"Löwen-Bänke" in Untergiesing Die Farbe muss ab

In der Nacht zum 3. September haben Löwen-Fans die ursprünglich roten Bänke am Hans-Mielich-Platz in Untergiesing umgestrichen. Nun soll das Blau ab, auch wenn die Stadt "grundsätzlich alle Farben" toleriert.

(Foto: Jakob Berr)

Münchens Parkbänke dürfen blau sein, sagt die Stadt. Zumindest theoretisch. Im blauen Untergiesing bekommen die über Nacht blau angemalten Bänke nun dennoch Naturlook. Schuld sind die Politiker - sie wollen so den Frieden im Viertel garantieren.

Von Manuela Warkocz

Münchens Bankenwelt darf bunter werden. Neben den bisher dominanten Farben Grün und Grau lässt die Stadt für Parkbänke grundsätzlich alle Farben zu. Vorausgesetzt, sie passen von der Gestaltung her. Diese Auskunft vom Baureferat bereichert die unendliche Geschichte der Bänke am Hans-Mielich Platz um eine weitere Episode: Die Bänke dürften jetzt also doch blau bleiben, wenn Planer und Politiker das so wollen. Wollen sie aber nicht. Der Beschluss steht, dass die über Nacht blau angepinselten Latten im Frühjahr abgeschliffen und dann naturfarben lasiert werden. Dieser neutrale Anstrich garantiere den Frieden im Viertel am ehesten, ist der Bezirksausschuss (BA) überzeugt.

Das neu gestaltete Untergiesinger "Wohnzimmer" war vergangenen Sommer mit roten Bänken möbliert worden. Löwenfans empfanden das in der Hochburg des TSV 1860 als Affront. Kurz vor der offiziellen Eröffnung des umgestalteten Hans-Mielich-Platzes wurden die Sitzgelegenheiten kurzerhand blau übermalt. Der Architekt war entrüstet, die Stadtviertelpolitiker konsterniert, die stellvertretende BA-Vorsitzende Melly Kieweg echauffierte sich gar über den "Terror" einer "militanten Minderheit", entschuldigte sich später für diese Äußerung. Sie hatten doch alle, wie sie versicherten, mit den roten Bänken bestimmt nicht dem FC Bayern huldigen wollen. Im offiziellen Farbangebot Dunkelgrün, Dunkelgrau und Rot, das die Stadt für Plätze und Grünanlagen anbietet, habe das Rot einfach am besten gefallen.

Warum rote Bänke gehen, blaue aber nicht, wollte CSU-Stadträtin Manuela Olhausen nicht einleuchten. Die Sechziger-Anhängerin hakte bei der Stadt nach, ob nicht auch andere Farben, insbesondere Blau, möglich wären. Auch wenn das Baureferat diesem Wunsch jetzt entspricht, will der Bezirksausschuss Untergiesing-Harlaching die Nacht- und Nebel-Aktion nicht dulden und kein rot-blaues Wettmalen in Giesing herausfordern. Salomonische Lösungen wie sechs Bänke in Blau, sechs Bänke in Rot zu tauchen stießen ebenfalls nicht auf Gegenliebe.

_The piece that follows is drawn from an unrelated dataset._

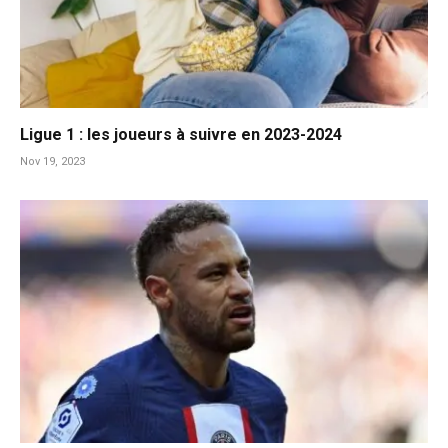
Ligue 1 : les joueurs à suivre en 2023-2024
Nov 19, 2023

Zurück zur Natur, das ist also nun die Devise für das Dutzend Bänke am Hans-Mielich-Platz. "Wir machen das neutral im Naturholzton. Damit ist jedem Genüge getan", hofft Melly Kieweg , die selbst am liebsten "ein leuchtendes, dunkles Gelb-Orange" sehen würde. Vorbild für den lasierten Naturlook sind die Bänke am Curt-Mezger-Platz in Milbertshofen. Dass die Farbe runter muss, wird nach ein paar Frostwochen deutlich: Das hastig aufgetragene Blau blättert allerorten ab, Rot leuchtet hervor.